Ia senang bekerja di sana, majikannya baik dan malah ingin ia tetap bekerja di sana. Tetapi ketidak cocokan gaji dan kebijakan pengiriman tenaga non formal ke negara-negara Timur Tengah membuatnya tidak bisa kembali mengais rezeki di negeri Timur Tengah tersebut. “Ya kalau tidak ada moratorium, saya mau balik lagi kerja di sana,” kata Pak Kasto.

Lain lagi dengan pasangan TKI, Ari dan Ani yang menjadi tuan rumah tempat kami menginap. Sang istri, Ani, pernah bekerja di Arab Saudi, Taiwan dan Hong Kong dengan menjadi pembantu rumah tangga. Sedangkan Ari, suaminya, bekerja sebagai nelayan di Taiwan. Mereka berdua pulang ke Indonesia pada sekitar 2015 akhir karena ingin menikah.

Setelah pulang, pekerjaan mereka berubah, Ani membuka usaha makanan, sedangkan Ari menjadi buruh bangunan. Pemasukkan mereka tentunya tidak sama dengan di luar negeri. Terlebih lagi usaha Ani harus berhenti sementara setelah lahir anak pertama. Demi mencari pendapatan yang lebih besar, Ari bercerita akan terbang lagi ke Taiwan dalam beberapa hari ke depan.
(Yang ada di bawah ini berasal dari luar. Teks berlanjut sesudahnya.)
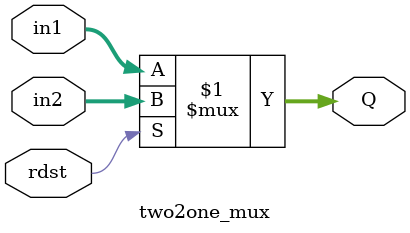
<source format=v>
module two2one_mux(Q, in1, in2, rdst);
	input [4:0] in1, in2;
	input rdst;
	output [4:0] Q;
	
	assign Q = rdst ? in2 : in1;

//	always begin
//	//1 goes immed
//		if (rdst == 1'b1) begin
//			Q <= in2;
//		end
//		else begin
//			Q <= in1;
//		end
//	end
endmodule
</source>
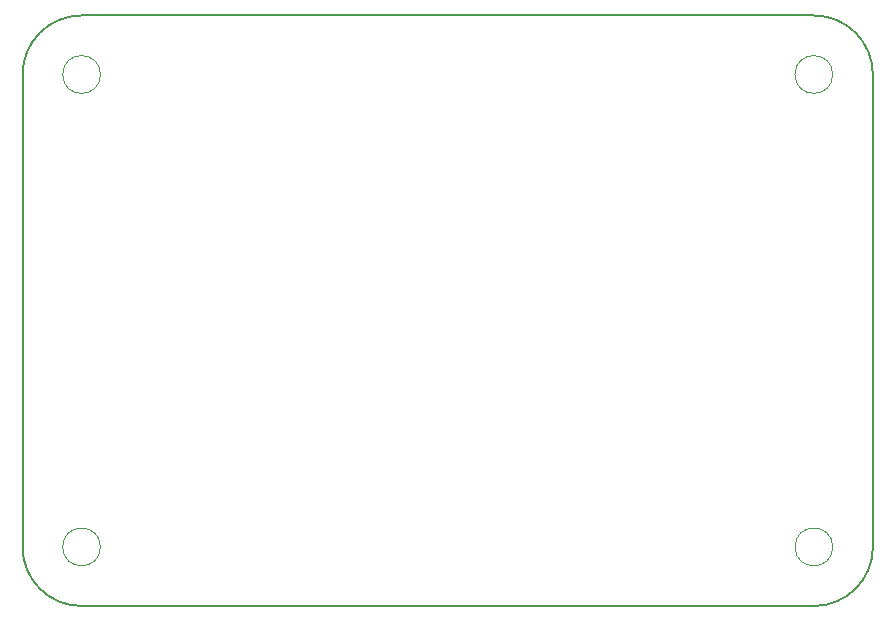
<source format=gm1>
G04 #@! TF.GenerationSoftware,KiCad,Pcbnew,8.0.2*
G04 #@! TF.CreationDate,2024-05-03T17:36:46+02:00*
G04 #@! TF.ProjectId,WLED_Controller_PWM,574c4544-5f43-46f6-9e74-726f6c6c6572,rev?*
G04 #@! TF.SameCoordinates,Original*
G04 #@! TF.FileFunction,Profile,NP*
%FSLAX46Y46*%
G04 Gerber Fmt 4.6, Leading zero omitted, Abs format (unit mm)*
G04 Created by KiCad (PCBNEW 8.0.2) date 2024-05-03 17:36:46*
%MOMM*%
%LPD*%
G01*
G04 APERTURE LIST*
G04 #@! TA.AperFunction,Profile*
%ADD10C,0.200000*%
G04 #@! TD*
G04 #@! TA.AperFunction,Profile*
%ADD11C,0.100000*%
G04 #@! TD*
G04 APERTURE END LIST*
D10*
X72000000Y5000000D02*
X72000000Y45000000D01*
D11*
X68600000Y5000000D02*
G75*
G02*
X65400000Y5000000I-1600000J0D01*
G01*
X65400000Y5000000D02*
G75*
G02*
X68600000Y5000000I1600000J0D01*
G01*
X6600000Y5000000D02*
G75*
G02*
X3400000Y5000000I-1600000J0D01*
G01*
X3400000Y5000000D02*
G75*
G02*
X6600000Y5000000I1600000J0D01*
G01*
D10*
X67000000Y50000000D02*
X5000000Y50000000D01*
D11*
X68600000Y45000000D02*
G75*
G02*
X65400000Y45000000I-1600000J0D01*
G01*
X65400000Y45000000D02*
G75*
G02*
X68600000Y45000000I1600000J0D01*
G01*
D10*
X72000000Y5000000D02*
G75*
G02*
X67000000Y0I-5000000J0D01*
G01*
X0Y45000000D02*
G75*
G02*
X5000000Y50000000I5000001J-1D01*
G01*
X0Y45000000D02*
X0Y5000000D01*
X5000000Y0D02*
X67000000Y0D01*
X67000000Y50000000D02*
G75*
G02*
X72000000Y45000000I0J-5000000D01*
G01*
D11*
X6600000Y45000000D02*
G75*
G02*
X3400000Y45000000I-1600000J0D01*
G01*
X3400000Y45000000D02*
G75*
G02*
X6600000Y45000000I1600000J0D01*
G01*
D10*
X5000000Y0D02*
G75*
G02*
X0Y5000000I0J5000000D01*
G01*
M02*

</source>
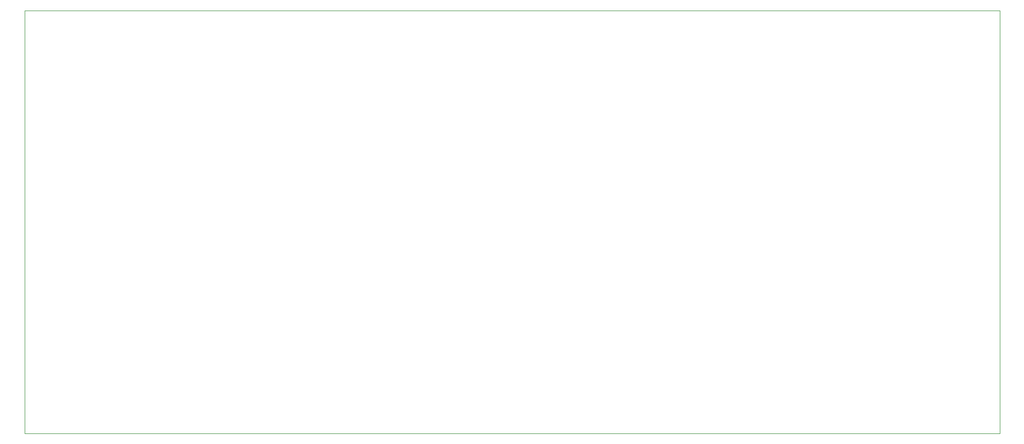
<source format=gbr>
%TF.GenerationSoftware,KiCad,Pcbnew,8.0.8*%
%TF.CreationDate,2025-03-31T23:20:11-04:00*%
%TF.ProjectId,rear_lights_unit,72656172-5f6c-4696-9768-74735f756e69,0*%
%TF.SameCoordinates,Original*%
%TF.FileFunction,Profile,NP*%
%FSLAX46Y46*%
G04 Gerber Fmt 4.6, Leading zero omitted, Abs format (unit mm)*
G04 Created by KiCad (PCBNEW 8.0.8) date 2025-03-31 23:20:11*
%MOMM*%
%LPD*%
G01*
G04 APERTURE LIST*
%TA.AperFunction,Profile*%
%ADD10C,0.050000*%
%TD*%
G04 APERTURE END LIST*
D10*
X52070000Y-50800000D02*
X215900000Y-50800000D01*
X215900000Y-121920000D01*
X52070000Y-121920000D01*
X52070000Y-50800000D01*
M02*

</source>
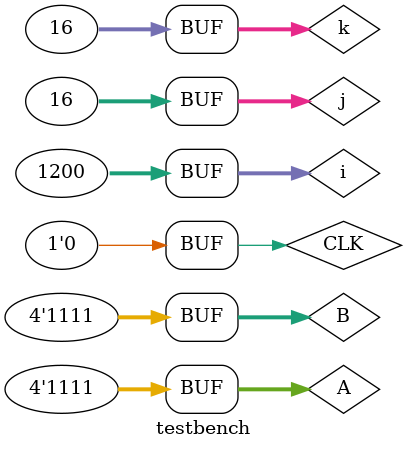
<source format=sv>
`timescale 1ns/1ns

module testbench;
  reg CLK;
  reg [3:0] A,B;
  wire [7:0] P;
  integer j,k,i;
  multiplier t0(CLK,A,B,P);
  
  initial begin
    CLK = 0;
    for(i = 0;i < 1200;i=i+1)
      #5 CLK = ~CLK;
  end
  
  initial begin
    $dumpfile("dump.vcd");
    $dumpvars(1);
    for(k = 0;k <= 15;k=k+1)
      begin
        A = k;
        for(j = 0;j <= 15;j=j+1)
          begin
			B = j;
            #20;
          end
      end
  end
endmodule
</source>
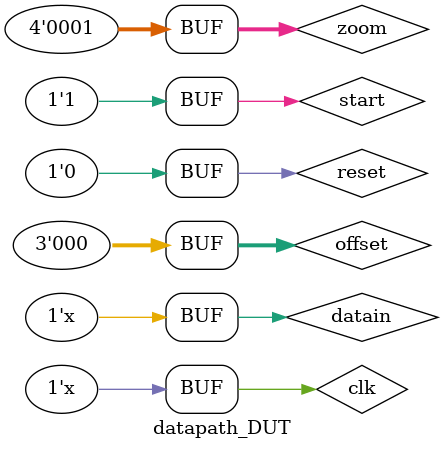
<source format=v>
`timescale 1ps/1ps
module datapath_DUT ();
    reg [3:0] zoom;
	reg [2:0]offset;
	reg datain,start,reset;
	reg  clk;
	wire  q;
data_path path (datain,start,reset,clk,zoom,offset,q);



initial begin
    clk    = 0 ;
    offset = 0;
    zoom   = 1;
    start  = 1 ;
    reset  = 0;
    datain = 0 ; 
end
always
begin
    #100 clk =~clk;
end
always
begin
    #1000 datain =~ datain ;
end
endmodule //datapath_DUT
</source>
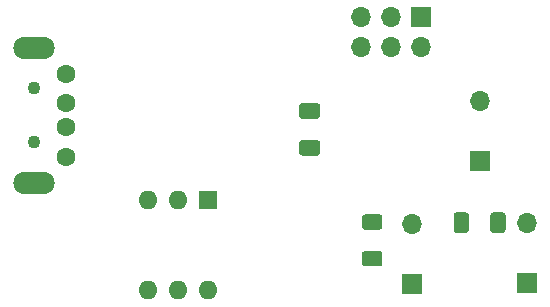
<source format=gbr>
G04 #@! TF.GenerationSoftware,KiCad,Pcbnew,5.1.9*
G04 #@! TF.CreationDate,2021-01-23T21:46:40+01:00*
G04 #@! TF.ProjectId,qc_attiny,71635f61-7474-4696-9e79-2e6b69636164,rev?*
G04 #@! TF.SameCoordinates,Original*
G04 #@! TF.FileFunction,Soldermask,Bot*
G04 #@! TF.FilePolarity,Negative*
%FSLAX46Y46*%
G04 Gerber Fmt 4.6, Leading zero omitted, Abs format (unit mm)*
G04 Created by KiCad (PCBNEW 5.1.9) date 2021-01-23 21:46:40*
%MOMM*%
%LPD*%
G01*
G04 APERTURE LIST*
%ADD10C,1.600000*%
%ADD11O,3.500000X1.900000*%
%ADD12C,1.100000*%
%ADD13O,1.700000X1.700000*%
%ADD14R,1.700000X1.700000*%
%ADD15O,1.600000X1.600000*%
%ADD16R,1.600000X1.600000*%
G04 APERTURE END LIST*
D10*
X117100000Y-108300000D03*
X117100000Y-106300000D03*
X117100000Y-110800000D03*
X117100000Y-103800000D03*
D11*
X114350000Y-113000000D03*
X114350000Y-101600000D03*
D12*
X114350000Y-109600000D03*
X114350000Y-105000000D03*
D13*
X142020000Y-101540000D03*
X142020000Y-99000000D03*
X144560000Y-101540000D03*
X144560000Y-99000000D03*
X147100000Y-101540000D03*
D14*
X147100000Y-99000000D03*
D13*
X146400000Y-116520000D03*
D14*
X146400000Y-121600000D03*
D13*
X156100000Y-116420000D03*
D14*
X156100000Y-121500000D03*
D13*
X152100000Y-106120000D03*
D14*
X152100000Y-111200000D03*
D15*
X129100000Y-122120000D03*
X124020000Y-114500000D03*
X126560000Y-122120000D03*
X126560000Y-114500000D03*
X124020000Y-122120000D03*
D16*
X129100000Y-114500000D03*
G36*
G01*
X143625001Y-117000000D02*
X142374999Y-117000000D01*
G75*
G02*
X142125000Y-116750001I0J249999D01*
G01*
X142125000Y-115949999D01*
G75*
G02*
X142374999Y-115700000I249999J0D01*
G01*
X143625001Y-115700000D01*
G75*
G02*
X143875000Y-115949999I0J-249999D01*
G01*
X143875000Y-116750001D01*
G75*
G02*
X143625001Y-117000000I-249999J0D01*
G01*
G37*
G36*
G01*
X143625001Y-120100000D02*
X142374999Y-120100000D01*
G75*
G02*
X142125000Y-119850001I0J249999D01*
G01*
X142125000Y-119049999D01*
G75*
G02*
X142374999Y-118800000I249999J0D01*
G01*
X143625001Y-118800000D01*
G75*
G02*
X143875000Y-119049999I0J-249999D01*
G01*
X143875000Y-119850001D01*
G75*
G02*
X143625001Y-120100000I-249999J0D01*
G01*
G37*
G36*
G01*
X153000000Y-117025001D02*
X153000000Y-115774999D01*
G75*
G02*
X153249999Y-115525000I249999J0D01*
G01*
X154050001Y-115525000D01*
G75*
G02*
X154300000Y-115774999I0J-249999D01*
G01*
X154300000Y-117025001D01*
G75*
G02*
X154050001Y-117275000I-249999J0D01*
G01*
X153249999Y-117275000D01*
G75*
G02*
X153000000Y-117025001I0J249999D01*
G01*
G37*
G36*
G01*
X149900000Y-117025001D02*
X149900000Y-115774999D01*
G75*
G02*
X150149999Y-115525000I249999J0D01*
G01*
X150950001Y-115525000D01*
G75*
G02*
X151200000Y-115774999I0J-249999D01*
G01*
X151200000Y-117025001D01*
G75*
G02*
X150950001Y-117275000I-249999J0D01*
G01*
X150149999Y-117275000D01*
G75*
G02*
X149900000Y-117025001I0J249999D01*
G01*
G37*
G36*
G01*
X137049998Y-109400000D02*
X138350002Y-109400000D01*
G75*
G02*
X138600000Y-109649998I0J-249998D01*
G01*
X138600000Y-110475002D01*
G75*
G02*
X138350002Y-110725000I-249998J0D01*
G01*
X137049998Y-110725000D01*
G75*
G02*
X136800000Y-110475002I0J249998D01*
G01*
X136800000Y-109649998D01*
G75*
G02*
X137049998Y-109400000I249998J0D01*
G01*
G37*
G36*
G01*
X137049998Y-106275000D02*
X138350002Y-106275000D01*
G75*
G02*
X138600000Y-106524998I0J-249998D01*
G01*
X138600000Y-107350002D01*
G75*
G02*
X138350002Y-107600000I-249998J0D01*
G01*
X137049998Y-107600000D01*
G75*
G02*
X136800000Y-107350002I0J249998D01*
G01*
X136800000Y-106524998D01*
G75*
G02*
X137049998Y-106275000I249998J0D01*
G01*
G37*
M02*

</source>
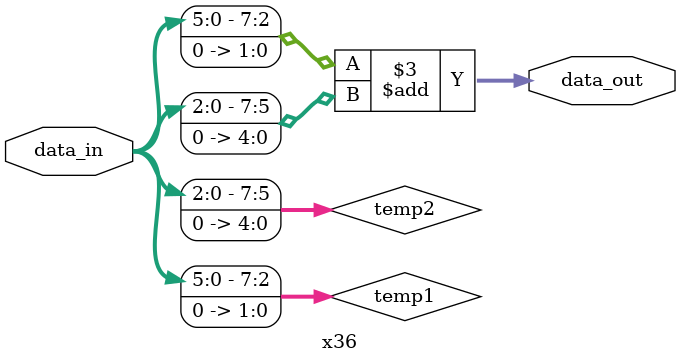
<source format=v>
module x36(data_in, data_out);

    input [7:0] data_in;
    output [7:0] data_out;

    wire [7:0] temp1;
    wire [7:0] temp2;

    assign temp1 = data_in << 2;
    assign temp2 = data_in << 5;

    assign data_out = temp1 + temp2;

endmodule

</source>
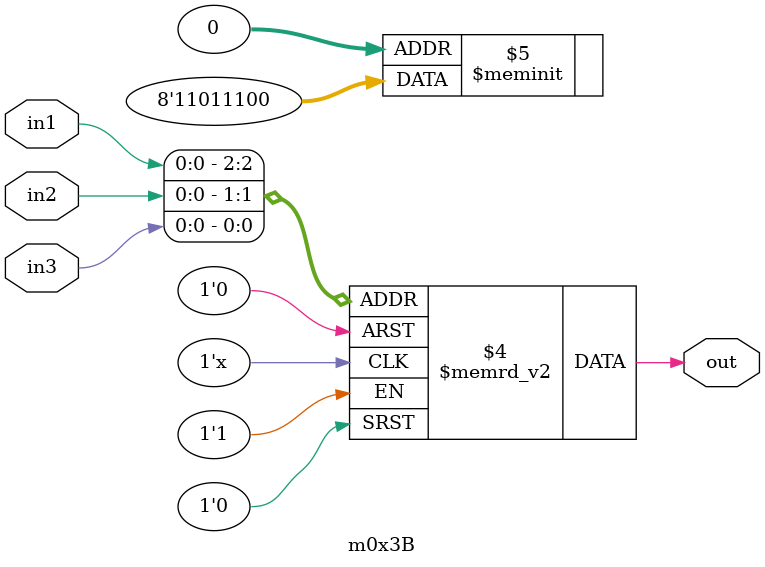
<source format=v>
module m0x3B(output out, input in1, in2, in3);

   always @(in1, in2, in3)
     begin
        case({in1, in2, in3})
          3'b000: {out} = 1'b0;
          3'b001: {out} = 1'b0;
          3'b010: {out} = 1'b1;
          3'b011: {out} = 1'b1;
          3'b100: {out} = 1'b1;
          3'b101: {out} = 1'b0;
          3'b110: {out} = 1'b1;
          3'b111: {out} = 1'b1;
        endcase // case ({in1, in2, in3})
     end // always @ (in1, in2, in3)

endmodule // m0x3B
</source>
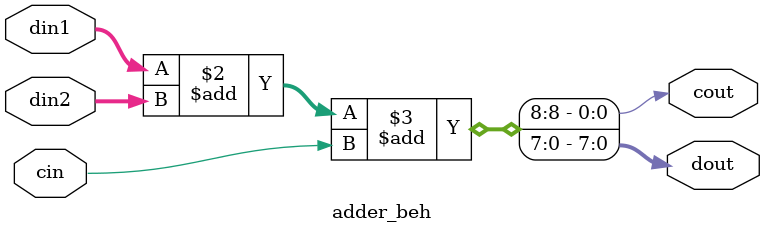
<source format=v>
module adder_beh ( output reg [7: 0] dout, output reg cout, input [7:0] din1, din2, input cin);
  always@(din1 or din2 or cin)
  begin
    {cout,dout}=din1+din2+cin;
  end
endmodule

</source>
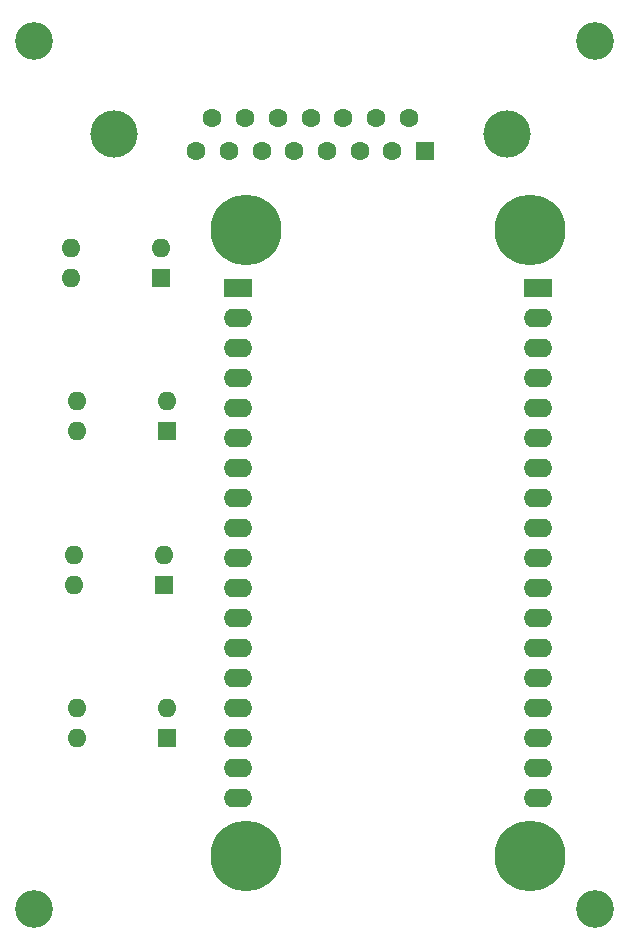
<source format=gbr>
G04 #@! TF.GenerationSoftware,KiCad,Pcbnew,7.0.7*
G04 #@! TF.CreationDate,2023-10-03T13:22:08+10:00*
G04 #@! TF.ProjectId,grbl_controller,6772626c-5f63-46f6-9e74-726f6c6c6572,rev?*
G04 #@! TF.SameCoordinates,Original*
G04 #@! TF.FileFunction,Soldermask,Bot*
G04 #@! TF.FilePolarity,Negative*
%FSLAX46Y46*%
G04 Gerber Fmt 4.6, Leading zero omitted, Abs format (unit mm)*
G04 Created by KiCad (PCBNEW 7.0.7) date 2023-10-03 13:22:08*
%MOMM*%
%LPD*%
G01*
G04 APERTURE LIST*
%ADD10R,1.600000X1.600000*%
%ADD11O,1.600000X1.600000*%
%ADD12C,3.200000*%
%ADD13C,4.000000*%
%ADD14C,1.600000*%
%ADD15C,6.000000*%
%ADD16R,2.400000X1.600000*%
%ADD17O,2.400000X1.600000*%
G04 APERTURE END LIST*
D10*
X85300000Y-58540000D03*
D11*
X85300000Y-56000000D03*
X77680000Y-56000000D03*
X77680000Y-58540000D03*
D10*
X85500000Y-84540000D03*
D11*
X85500000Y-82000000D03*
X77880000Y-82000000D03*
X77880000Y-84540000D03*
D12*
X74500000Y-112000000D03*
D10*
X85800000Y-97500000D03*
D11*
X85800000Y-94960000D03*
X78180000Y-94960000D03*
X78180000Y-97500000D03*
D12*
X122000000Y-112000000D03*
D13*
X114580000Y-46380331D03*
X81280000Y-46380331D03*
D10*
X107625000Y-47800331D03*
D14*
X104855000Y-47800331D03*
X102085000Y-47800331D03*
X99315000Y-47800331D03*
X96545000Y-47800331D03*
X93775000Y-47800331D03*
X91005000Y-47800331D03*
X88235000Y-47800331D03*
X106240000Y-44960331D03*
X103470000Y-44960331D03*
X100700000Y-44960331D03*
X97930000Y-44960331D03*
X95160000Y-44960331D03*
X92390000Y-44960331D03*
X89620000Y-44960331D03*
D10*
X85800000Y-71500000D03*
D11*
X85800000Y-68960000D03*
X78180000Y-68960000D03*
X78180000Y-71500000D03*
D12*
X122000000Y-38500000D03*
D15*
X92500000Y-54500000D03*
X92500000Y-107500000D03*
X116500000Y-54500000D03*
X116500000Y-107500000D03*
D16*
X91800000Y-59397410D03*
D17*
X91800000Y-61937410D03*
X91800000Y-64477410D03*
X91800000Y-67017410D03*
X91800000Y-69557410D03*
X91800000Y-72097410D03*
X91800000Y-74637410D03*
X91800000Y-77177410D03*
X91800000Y-79717410D03*
X91800000Y-82257410D03*
X91800000Y-84797410D03*
X91800000Y-87337410D03*
X91800000Y-89877410D03*
X91800000Y-92417410D03*
X91800000Y-94957410D03*
X91800000Y-97497410D03*
X91800000Y-100037410D03*
X91800000Y-102577410D03*
X117200000Y-102577410D03*
X117200000Y-100037410D03*
X117200000Y-97497410D03*
X117200000Y-94957410D03*
X117200000Y-92417410D03*
X117200000Y-89877410D03*
X117200000Y-87337410D03*
X117200000Y-84797410D03*
X117200000Y-82257410D03*
X117200000Y-79717410D03*
X117200000Y-77177410D03*
X117200000Y-74637410D03*
X117200000Y-72097410D03*
X117200000Y-69557410D03*
X117200000Y-67017410D03*
X117200000Y-64477410D03*
X117200000Y-61937410D03*
D16*
X117200000Y-59397410D03*
D12*
X74500000Y-38500000D03*
M02*

</source>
Mengapa ia rela meninggalkan istrinya dan anak pertamanya yang masih tujuh bulan itu? Padahal ia bisa menjadi petani seperti kebanyakan warga di Indramayu dan tetap bisa melihat anaknya tumbuh? Tentu hal ini tak jauh dari pemasukkan yang lebih besar.

Jadi buruh tani padi misalnya, hanya mendapatkan upah Rp70.000-100.000 hari. Terlihat besar memang, tapi kerja mereka hanya 6-10 hari saja. Untuk tambahan, ia harus mencari lahan lain untuk digarap. Saat berbincang ia memberikan kami kertas berisi hitung-hitungan gaji selama tiga tahun di Taiwan. Setelah dihitung bersih, ia bisa mendapatkan uang sekitar 7 juta per bulan! Dua kali lipat dari upah minimum ibu kota.

Siapa yang tidak tergiur kalau begitu?

Sulit dipungkiri memang bahwa bekerja di luar negeri memberikan harapan bagian banyak masyarakat terutama mereka yang tinggal kota-kota kecil seperti di Indramayu dengan pilihan bekerja yang minim untuk mereka yang berpendidikan rendah: jadi petani, buruh bangunan, atau buruh pabrik. Kembali lagi pemerintah harus memfasilitasi dan melindungi keinginan masyarakatnya yang ingin bekerja di luar negeri untuk memperbaki kehidupannya. Tak terkecuali yang ingin kembali bekerja ke Arab Saudi seperti Pak Kasto dan Ari yang ingin menopang kehidupan keluarga kecilnya.